▸ **How to complete this task**
Among the records that follow, count the lines with the string "gmail"; report only that count.

*** Begin section ***

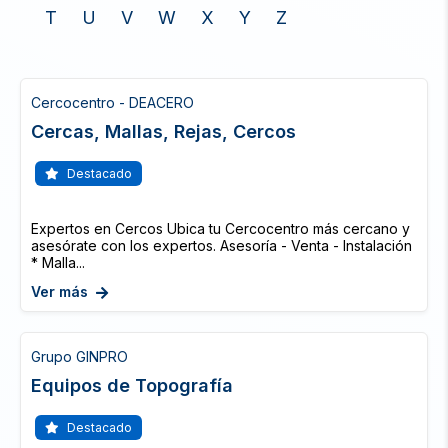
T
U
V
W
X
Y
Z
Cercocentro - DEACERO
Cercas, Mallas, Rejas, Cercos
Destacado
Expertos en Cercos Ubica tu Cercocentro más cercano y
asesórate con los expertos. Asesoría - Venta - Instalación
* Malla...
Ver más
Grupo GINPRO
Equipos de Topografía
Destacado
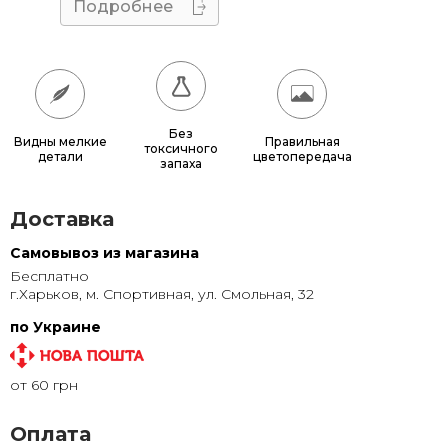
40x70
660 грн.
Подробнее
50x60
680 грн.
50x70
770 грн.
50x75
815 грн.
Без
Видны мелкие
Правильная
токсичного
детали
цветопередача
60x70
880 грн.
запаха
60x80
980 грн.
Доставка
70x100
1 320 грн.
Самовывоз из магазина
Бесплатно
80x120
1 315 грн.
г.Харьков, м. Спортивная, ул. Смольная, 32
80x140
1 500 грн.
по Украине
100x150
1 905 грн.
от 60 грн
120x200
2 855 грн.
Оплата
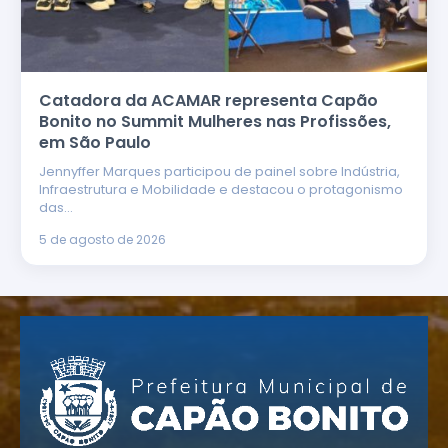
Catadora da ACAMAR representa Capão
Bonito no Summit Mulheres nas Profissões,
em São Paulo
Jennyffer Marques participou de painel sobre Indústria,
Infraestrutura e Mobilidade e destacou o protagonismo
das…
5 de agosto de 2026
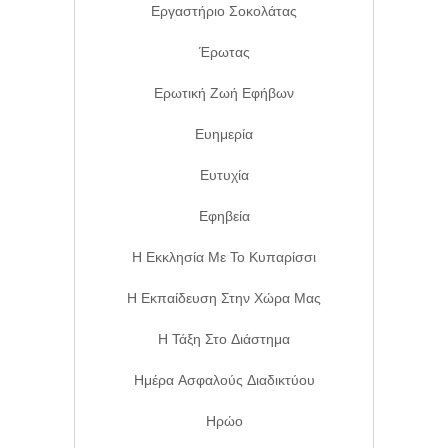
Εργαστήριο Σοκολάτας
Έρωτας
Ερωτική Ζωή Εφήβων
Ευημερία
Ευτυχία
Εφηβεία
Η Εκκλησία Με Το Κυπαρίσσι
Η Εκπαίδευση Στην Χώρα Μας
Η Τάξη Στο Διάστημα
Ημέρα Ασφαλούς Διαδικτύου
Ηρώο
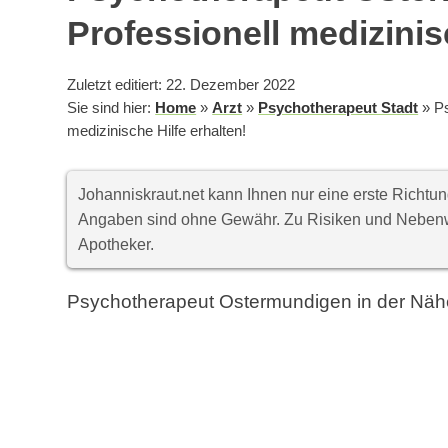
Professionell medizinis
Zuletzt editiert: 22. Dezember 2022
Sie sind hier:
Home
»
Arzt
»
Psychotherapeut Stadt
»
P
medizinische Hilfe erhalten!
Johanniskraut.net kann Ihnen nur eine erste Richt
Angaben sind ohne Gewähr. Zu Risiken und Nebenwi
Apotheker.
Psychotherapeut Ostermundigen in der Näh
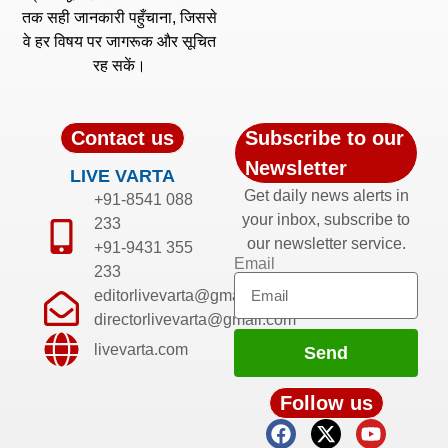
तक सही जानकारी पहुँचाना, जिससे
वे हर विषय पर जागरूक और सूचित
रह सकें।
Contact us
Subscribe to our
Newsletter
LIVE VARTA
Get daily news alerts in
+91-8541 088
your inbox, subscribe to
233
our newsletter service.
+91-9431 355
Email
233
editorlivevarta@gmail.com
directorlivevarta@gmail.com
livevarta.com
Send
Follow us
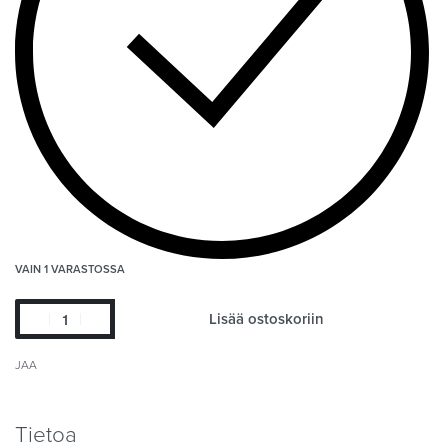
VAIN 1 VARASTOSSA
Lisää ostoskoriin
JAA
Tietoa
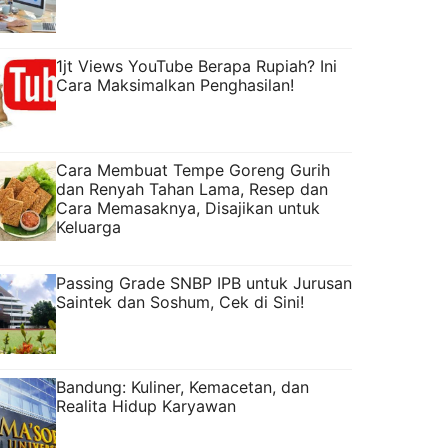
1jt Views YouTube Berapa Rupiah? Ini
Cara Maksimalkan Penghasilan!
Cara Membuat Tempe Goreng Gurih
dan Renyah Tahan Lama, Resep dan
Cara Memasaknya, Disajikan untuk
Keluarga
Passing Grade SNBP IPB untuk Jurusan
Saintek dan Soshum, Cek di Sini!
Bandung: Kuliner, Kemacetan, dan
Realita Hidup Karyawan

*** End section ***
*** Begin section ***

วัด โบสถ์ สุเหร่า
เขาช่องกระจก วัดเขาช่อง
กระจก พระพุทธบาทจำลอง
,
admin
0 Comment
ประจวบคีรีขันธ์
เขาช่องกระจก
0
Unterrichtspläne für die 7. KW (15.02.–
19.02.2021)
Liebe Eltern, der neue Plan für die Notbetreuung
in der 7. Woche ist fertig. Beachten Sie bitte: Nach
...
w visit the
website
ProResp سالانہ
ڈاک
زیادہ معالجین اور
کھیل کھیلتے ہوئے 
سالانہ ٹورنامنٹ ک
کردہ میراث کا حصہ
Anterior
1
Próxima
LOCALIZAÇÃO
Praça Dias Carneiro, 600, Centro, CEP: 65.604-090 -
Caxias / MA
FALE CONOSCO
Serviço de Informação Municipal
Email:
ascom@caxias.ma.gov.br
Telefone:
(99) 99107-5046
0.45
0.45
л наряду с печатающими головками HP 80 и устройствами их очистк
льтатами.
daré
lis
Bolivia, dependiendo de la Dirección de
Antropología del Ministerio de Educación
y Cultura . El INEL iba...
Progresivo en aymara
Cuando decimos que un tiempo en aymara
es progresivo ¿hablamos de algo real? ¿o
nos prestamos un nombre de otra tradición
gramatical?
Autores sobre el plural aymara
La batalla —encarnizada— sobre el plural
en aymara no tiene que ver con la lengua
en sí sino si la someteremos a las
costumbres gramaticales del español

*** End section ***
*** Begin section ***

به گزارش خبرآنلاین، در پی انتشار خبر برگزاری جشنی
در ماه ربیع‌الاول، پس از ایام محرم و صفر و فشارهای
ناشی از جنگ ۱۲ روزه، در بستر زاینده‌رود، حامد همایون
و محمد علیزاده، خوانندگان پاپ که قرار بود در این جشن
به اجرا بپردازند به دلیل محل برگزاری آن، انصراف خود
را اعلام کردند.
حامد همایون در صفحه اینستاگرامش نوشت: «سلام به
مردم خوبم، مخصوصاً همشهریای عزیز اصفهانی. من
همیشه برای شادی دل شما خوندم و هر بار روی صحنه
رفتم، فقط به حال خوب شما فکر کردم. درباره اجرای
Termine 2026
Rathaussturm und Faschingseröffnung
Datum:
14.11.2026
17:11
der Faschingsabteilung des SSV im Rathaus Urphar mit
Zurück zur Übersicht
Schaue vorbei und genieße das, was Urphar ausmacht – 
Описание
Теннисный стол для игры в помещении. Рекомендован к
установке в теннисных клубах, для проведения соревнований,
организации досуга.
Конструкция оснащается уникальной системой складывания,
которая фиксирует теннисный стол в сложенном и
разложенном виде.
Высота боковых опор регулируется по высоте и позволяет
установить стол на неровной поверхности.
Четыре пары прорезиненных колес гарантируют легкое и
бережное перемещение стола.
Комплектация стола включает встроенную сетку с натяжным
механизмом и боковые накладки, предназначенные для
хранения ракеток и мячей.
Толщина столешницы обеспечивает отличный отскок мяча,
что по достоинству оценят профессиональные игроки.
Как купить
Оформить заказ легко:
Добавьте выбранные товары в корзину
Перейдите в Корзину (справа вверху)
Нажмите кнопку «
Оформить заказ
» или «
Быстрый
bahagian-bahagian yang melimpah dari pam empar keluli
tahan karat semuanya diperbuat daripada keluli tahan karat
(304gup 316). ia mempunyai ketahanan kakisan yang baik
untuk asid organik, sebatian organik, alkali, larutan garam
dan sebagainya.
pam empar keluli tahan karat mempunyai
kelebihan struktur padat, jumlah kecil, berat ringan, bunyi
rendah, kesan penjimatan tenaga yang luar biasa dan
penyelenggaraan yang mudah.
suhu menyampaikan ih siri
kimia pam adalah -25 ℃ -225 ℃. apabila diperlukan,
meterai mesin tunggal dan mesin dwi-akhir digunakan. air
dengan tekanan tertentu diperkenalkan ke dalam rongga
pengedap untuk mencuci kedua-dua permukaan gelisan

*** End section ***

▸ **Exercise output**
2